# Trip meter



## quattroTT (Nov 6, 2015)

Stupid question, not being able to find the handbook for the car how do you reset the trip meter on a mk3 tt, thanks

Sent from my SM-G965F using Tapatalk


----------



## KevC (Jul 12, 2016)

Along the bottom right edge of the instrument binnacle there's a button with 0.0 on it.

Number 4 in the pic attached

If you mean the short term memory display, hold OK for 2-3 secs.


----------



## quattroTT (Nov 6, 2015)

Thank you

Sent from my SM-G965F using Tapatalk


----------



## chelspeed (May 6, 2017)

KevC said:


> Along the bottom right edge of the instrument binnacle there's a button with 0.0 on it.


Only owned the car 2 years and I was convinced it said ODO on it. Made sense to me as it resets the odometer. I suppose 0.0 is even more sensible.
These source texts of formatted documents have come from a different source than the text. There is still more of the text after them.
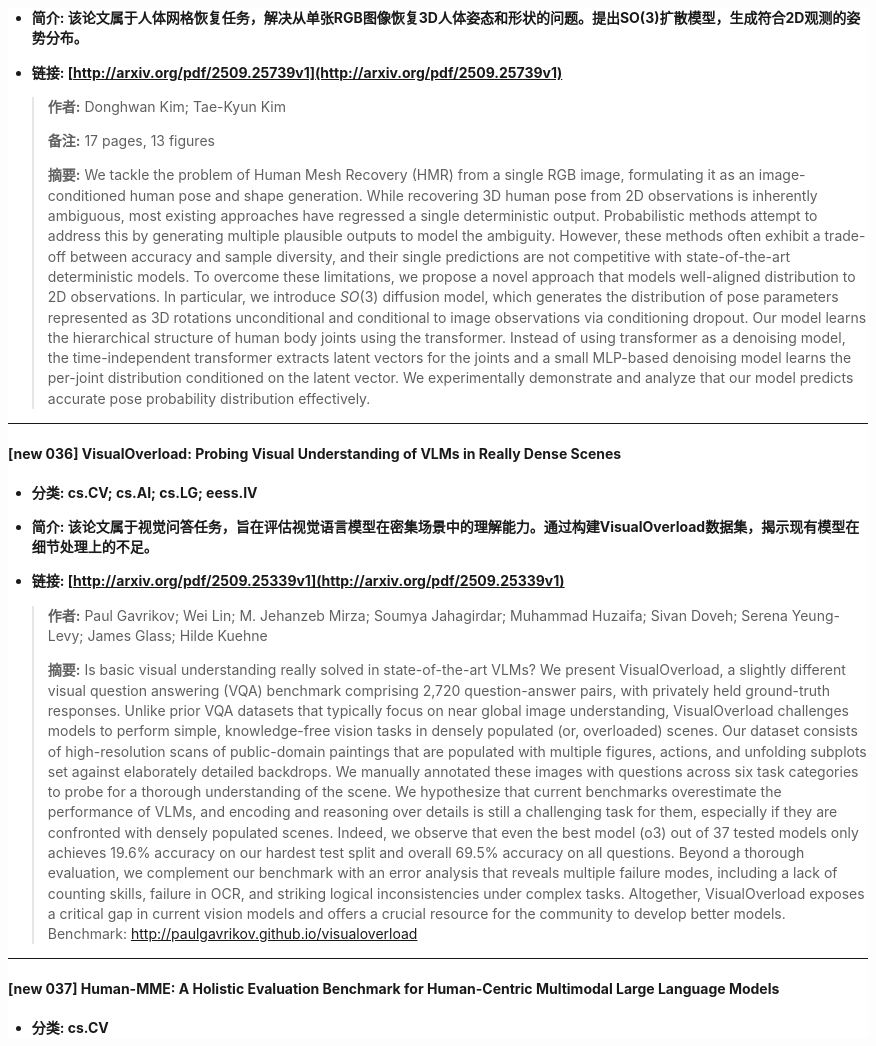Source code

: - **简介: 该论文属于人体网格恢复任务，解决从单张RGB图像恢复3D人体姿态和形状的问题。提出SO(3)扩散模型，生成符合2D观测的姿势分布。**

- **链接: [http://arxiv.org/pdf/2509.25739v1](http://arxiv.org/pdf/2509.25739v1)**

> **作者:** Donghwan Kim; Tae-Kyun Kim
>
> **备注:** 17 pages, 13 figures
>
> **摘要:** We tackle the problem of Human Mesh Recovery (HMR) from a single RGB image, formulating it as an image-conditioned human pose and shape generation. While recovering 3D human pose from 2D observations is inherently ambiguous, most existing approaches have regressed a single deterministic output. Probabilistic methods attempt to address this by generating multiple plausible outputs to model the ambiguity. However, these methods often exhibit a trade-off between accuracy and sample diversity, and their single predictions are not competitive with state-of-the-art deterministic models. To overcome these limitations, we propose a novel approach that models well-aligned distribution to 2D observations. In particular, we introduce $SO(3)$ diffusion model, which generates the distribution of pose parameters represented as 3D rotations unconditional and conditional to image observations via conditioning dropout. Our model learns the hierarchical structure of human body joints using the transformer. Instead of using transformer as a denoising model, the time-independent transformer extracts latent vectors for the joints and a small MLP-based denoising model learns the per-joint distribution conditioned on the latent vector. We experimentally demonstrate and analyze that our model predicts accurate pose probability distribution effectively.
>
---
#### [new 036] VisualOverload: Probing Visual Understanding of VLMs in Really Dense Scenes
- **分类: cs.CV; cs.AI; cs.LG; eess.IV**

- **简介: 该论文属于视觉问答任务，旨在评估视觉语言模型在密集场景中的理解能力。通过构建VisualOverload数据集，揭示现有模型在细节处理上的不足。**

- **链接: [http://arxiv.org/pdf/2509.25339v1](http://arxiv.org/pdf/2509.25339v1)**

> **作者:** Paul Gavrikov; Wei Lin; M. Jehanzeb Mirza; Soumya Jahagirdar; Muhammad Huzaifa; Sivan Doveh; Serena Yeung-Levy; James Glass; Hilde Kuehne
>
> **摘要:** Is basic visual understanding really solved in state-of-the-art VLMs? We present VisualOverload, a slightly different visual question answering (VQA) benchmark comprising 2,720 question-answer pairs, with privately held ground-truth responses. Unlike prior VQA datasets that typically focus on near global image understanding, VisualOverload challenges models to perform simple, knowledge-free vision tasks in densely populated (or, overloaded) scenes. Our dataset consists of high-resolution scans of public-domain paintings that are populated with multiple figures, actions, and unfolding subplots set against elaborately detailed backdrops. We manually annotated these images with questions across six task categories to probe for a thorough understanding of the scene. We hypothesize that current benchmarks overestimate the performance of VLMs, and encoding and reasoning over details is still a challenging task for them, especially if they are confronted with densely populated scenes. Indeed, we observe that even the best model (o3) out of 37 tested models only achieves 19.6% accuracy on our hardest test split and overall 69.5% accuracy on all questions. Beyond a thorough evaluation, we complement our benchmark with an error analysis that reveals multiple failure modes, including a lack of counting skills, failure in OCR, and striking logical inconsistencies under complex tasks. Altogether, VisualOverload exposes a critical gap in current vision models and offers a crucial resource for the community to develop better models. Benchmark: http://paulgavrikov.github.io/visualoverload
>
---
#### [new 037] Human-MME: A Holistic Evaluation Benchmark for Human-Centric Multimodal Large Language Models
- **分类: cs.CV**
Press once to display, press and hold to reset.


----------



## macaddict111 (Jun 13, 2018)

quattroTT said:


> Stupid question, not being able to find the handbook for the car how do you reset the trip meter on a mk3 tt


It's really not a stupid question, it's probably the most hidden switch on every Audi model (all of them have it in a slightly different place). You'd think they'd let you reset it just like the short/long-term memory with the OK/Enter knob button and save the design and switchgear...


----------